Prompt → Produce one exact copy of the records, no pictures.

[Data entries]
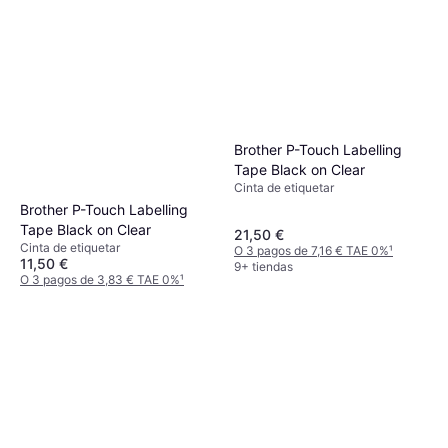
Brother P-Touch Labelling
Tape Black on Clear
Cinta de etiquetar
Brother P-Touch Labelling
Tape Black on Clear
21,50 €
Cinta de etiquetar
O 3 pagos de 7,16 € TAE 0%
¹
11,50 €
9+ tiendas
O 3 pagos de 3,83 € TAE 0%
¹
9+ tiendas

The answer →
Brother P-Touch Labelling
Tape Black on Clear
Cinta de etiquetar
Brother P-Touch Labelling
Tape Black on Clear
21,50 €
Cinta de etiquetar
O 3 pagos de 7,16 € TAE 0%
¹
11,50 €
9+ tiendas
O 3 pagos de 3,83 € TAE 0%
¹
9+ tiendas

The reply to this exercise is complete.